> **Goal of the exercise**: Write the listing out again word for word, skipping each picture.

> **Recorded data**:
•••

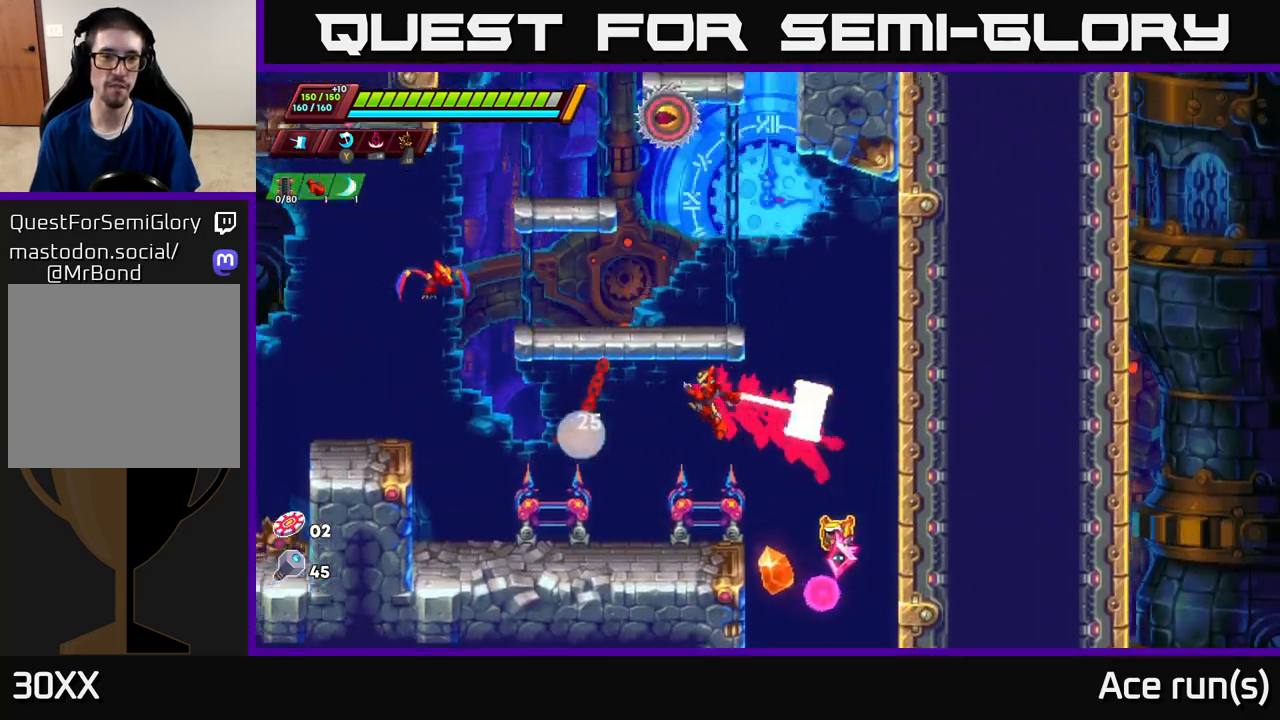
{"buttons": ["A"], "left_stick": "left", "right_stick": "center", "events": [[33, "X", "up"], [67, "left_stick", "center"], [450, "A", "down"], [467, "left_stick", "left"]]}
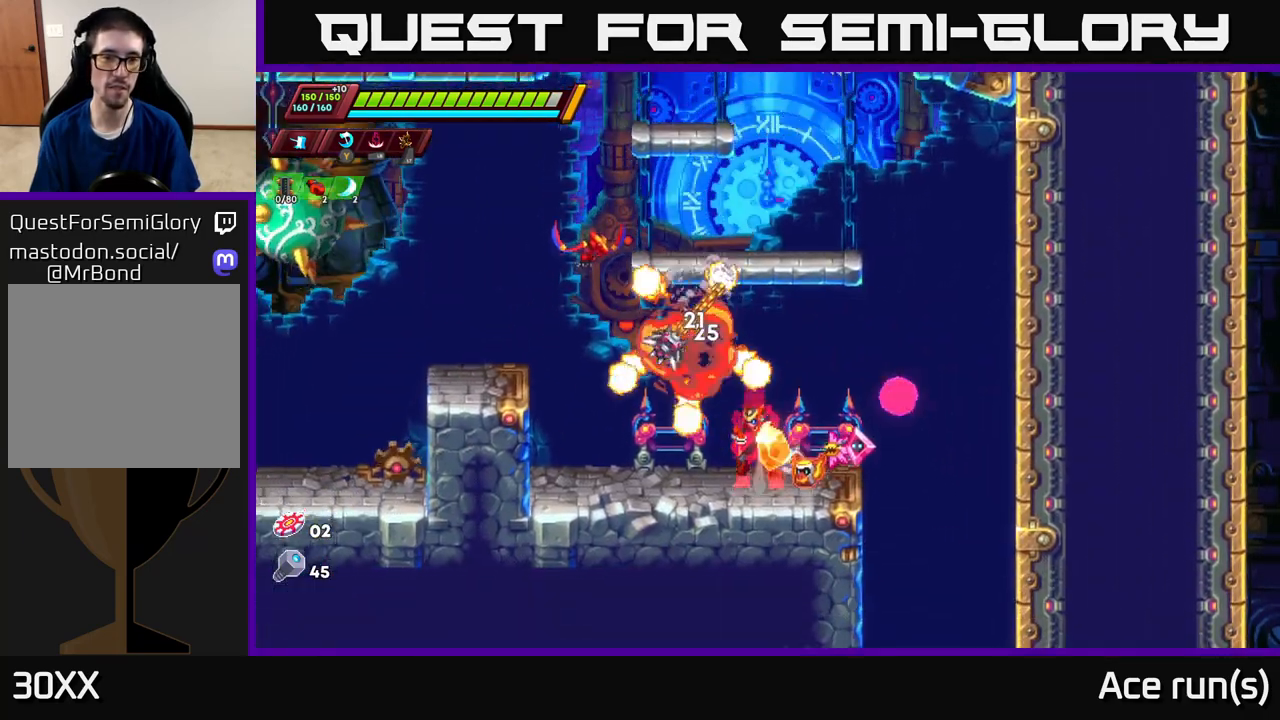
{"buttons": [], "left_stick": "left", "right_stick": "center", "events": [[17, "X", "down"], [150, "left_stick", "right"], [167, "X", "up"], [183, "A", "up"], [450, "left_stick", "left"]]}
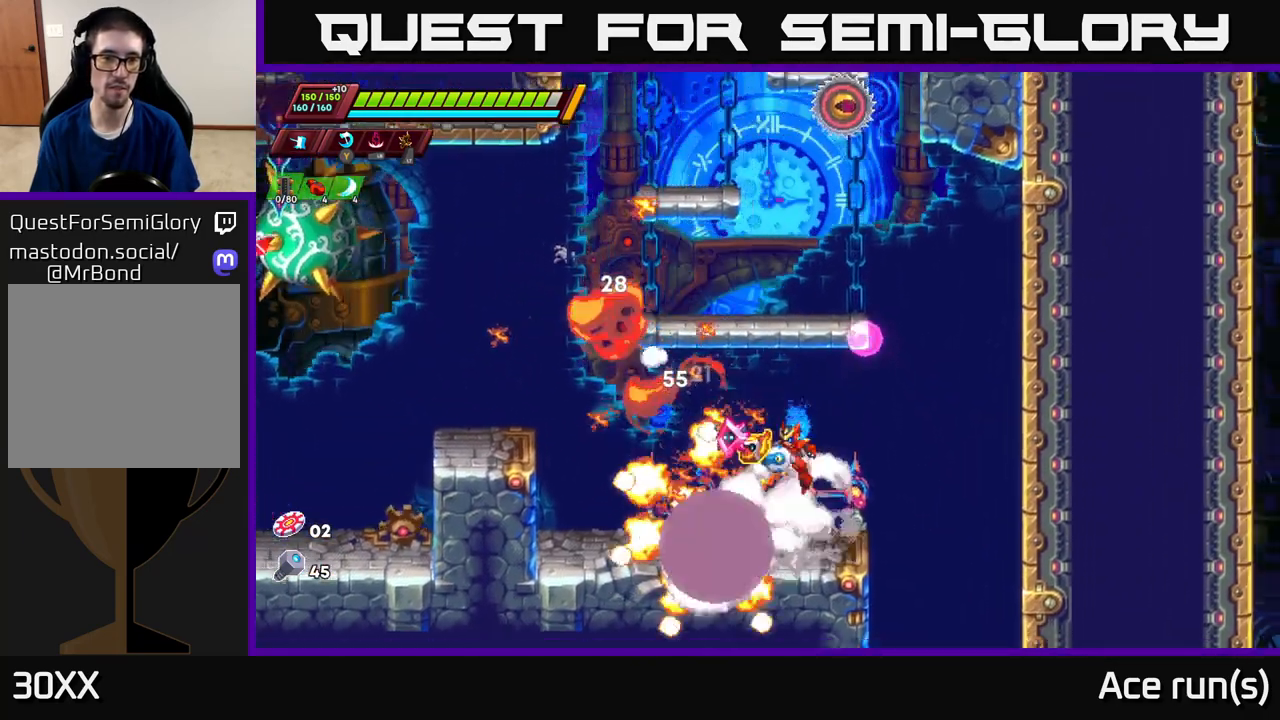
{"buttons": ["R2"], "left_stick": "left", "right_stick": "center", "events": [[200, "A", "down"], [200, "R2", "down"], [500, "A", "up"]]}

•••

> **Solved problem**:
{"buttons": ["A"], "left_stick": "left", "right_stick": "center", "events": [[33, "X", "up"], [67, "left_stick", "center"], [450, "A", "down"], [467, "left_stick", "left"]]}
{"buttons": [], "left_stick": "left", "right_stick": "center", "events": [[17, "X", "down"], [150, "left_stick", "right"], [167, "X", "up"], [183, "A", "up"], [450, "left_stick", "left"]]}
{"buttons": ["R2"], "left_stick": "left", "right_stick": "center", "events": [[200, "A", "down"], [200, "R2", "down"], [500, "A", "up"]]}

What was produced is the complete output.